Essa breve análise sobre a fascistização em curso merece em outro momento uma crítica mais detalhada sobre as responsabilidades diretas que o PT e correligionários do projeto Democrático-Popular tiveram ao longo desse processo, pois o avanço da cultura conservadora junto à classe trabalhadora não pode ser debitada apenas à crise estrutural do capitalismo e seus desdobramentos no Brasil. Devemos levar em conta outros aspectos, entre eles as opções políticas para manter o acerto da conciliação de classes em tempos de conturbadas manifestações sociais, como as que ocorreram em Junho de 2013, conhecidas como Jornadas de Junho, que tiveram como resposta do Governo Dilma a edição, em 19 de dezembro daquele ano, da Portaria Normativa Nº 3461 que dispunha sobre as “Garantias da Lei e da Ordem” (GLO).
Ao meu ver, o que cabe nesse cenário é compreender o avanço acelerado da fascistização no cenário político brasileiro e a disputa operada no sentido de precipitar justificativas ao golpismo institucional e ao aprofundamento de medidas reativas e autocráticas que servirão de esteio para uma repressão cada vez maior e “naturalmente” justificada pelo senso comum contra todo e qualquer tipo de resistência e oposição aos intentos autoritários do grupo sediado no Palácio do Planalto. Isso implica em compreender quais são as reais polêmicas em nossa estratégia para lidar com o mundo real, cenário das disparidades e contradições de nosso tempo presente e o que está em jogo nesse contexto de crise e ascensão neofascista, assim como importa e muito compreender quais são os reais inimigos a serem destacados, distinguindo-os dos diversos matizes de adversários, que ora se apresentam aqui e ali no atual contexto.

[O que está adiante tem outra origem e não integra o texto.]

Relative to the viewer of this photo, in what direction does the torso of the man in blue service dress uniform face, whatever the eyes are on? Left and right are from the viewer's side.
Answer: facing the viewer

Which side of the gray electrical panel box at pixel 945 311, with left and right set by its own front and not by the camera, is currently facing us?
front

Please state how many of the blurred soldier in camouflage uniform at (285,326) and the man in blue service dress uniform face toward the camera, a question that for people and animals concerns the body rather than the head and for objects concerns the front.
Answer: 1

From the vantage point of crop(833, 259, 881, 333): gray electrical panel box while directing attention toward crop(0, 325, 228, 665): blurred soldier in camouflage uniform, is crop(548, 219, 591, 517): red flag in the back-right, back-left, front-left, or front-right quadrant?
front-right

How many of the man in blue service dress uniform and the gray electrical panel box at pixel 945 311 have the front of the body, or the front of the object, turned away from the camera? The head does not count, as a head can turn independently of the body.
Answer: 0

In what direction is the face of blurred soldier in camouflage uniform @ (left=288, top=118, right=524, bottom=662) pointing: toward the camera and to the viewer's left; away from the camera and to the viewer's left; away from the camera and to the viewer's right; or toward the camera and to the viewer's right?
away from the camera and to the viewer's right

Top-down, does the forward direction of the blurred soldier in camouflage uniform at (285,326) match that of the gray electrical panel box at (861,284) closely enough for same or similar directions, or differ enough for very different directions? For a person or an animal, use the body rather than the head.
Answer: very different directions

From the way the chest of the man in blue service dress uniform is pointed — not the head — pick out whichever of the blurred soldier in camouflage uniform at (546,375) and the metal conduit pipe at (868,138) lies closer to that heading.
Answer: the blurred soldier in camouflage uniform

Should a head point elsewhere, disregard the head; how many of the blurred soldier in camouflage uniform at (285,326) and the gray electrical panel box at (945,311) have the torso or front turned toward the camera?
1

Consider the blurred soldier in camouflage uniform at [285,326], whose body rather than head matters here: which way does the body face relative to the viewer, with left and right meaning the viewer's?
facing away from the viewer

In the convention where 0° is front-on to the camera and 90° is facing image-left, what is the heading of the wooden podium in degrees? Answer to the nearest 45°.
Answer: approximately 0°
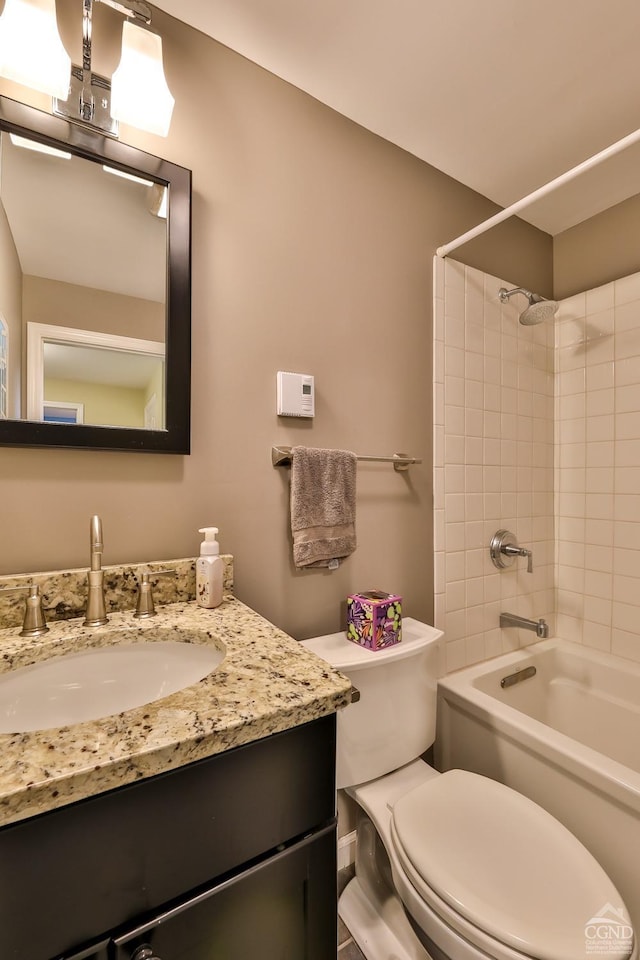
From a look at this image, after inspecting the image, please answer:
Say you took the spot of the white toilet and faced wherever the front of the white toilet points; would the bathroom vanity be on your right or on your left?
on your right

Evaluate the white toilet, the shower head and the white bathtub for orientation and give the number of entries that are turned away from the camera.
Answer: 0

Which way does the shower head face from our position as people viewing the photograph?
facing the viewer and to the right of the viewer

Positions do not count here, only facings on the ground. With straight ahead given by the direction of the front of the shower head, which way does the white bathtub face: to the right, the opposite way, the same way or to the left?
to the right

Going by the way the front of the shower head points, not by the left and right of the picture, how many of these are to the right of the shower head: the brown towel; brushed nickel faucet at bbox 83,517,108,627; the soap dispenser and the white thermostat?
4

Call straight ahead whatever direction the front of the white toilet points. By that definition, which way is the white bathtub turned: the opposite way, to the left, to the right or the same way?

Por fim, aqueles que ousam resistir contra as agressões de classe e lutar contra os retrocessos impostos pelo Governo Bolsonaro devem entender que as condições de temperatura e pressão da Luta de Classes na América Latina e no Brasil vêm aumentando aceleradamente num patamar que exige de nós maior atenção diante das evidências da escalada autoritária, preparo ideológico e unidade política contra a horda neofascista que encontra respaldo em Brasília.
Devemos exigir veementemente das autoridades imediata e ampla investigação sobre os ataques à sede do grupo “Porta dos Fundos”, bem como imediata punição dos envolvidos, pois essa provocação fascista, assim como tantas outras provocações e agressões pautadas pela intolerância – a exemplo dos ataques cada vez mais frequentes às sedes e símbolos das religiões afrobrasileiras – não podem se tornar arremedos da banalização da barbárie cotidiana, correndo um sério risco de no futuro próximo um simulacro daquilo que foi o atentado fascista que incendiou o Reichstag (Parlamento Alemão em Berlim) em fevereiro de 1933, servindo como justificativa para o Golpe de Estado de Adolf Hitler, precipitar o intento e o desejo autocrático em um pesadelo real.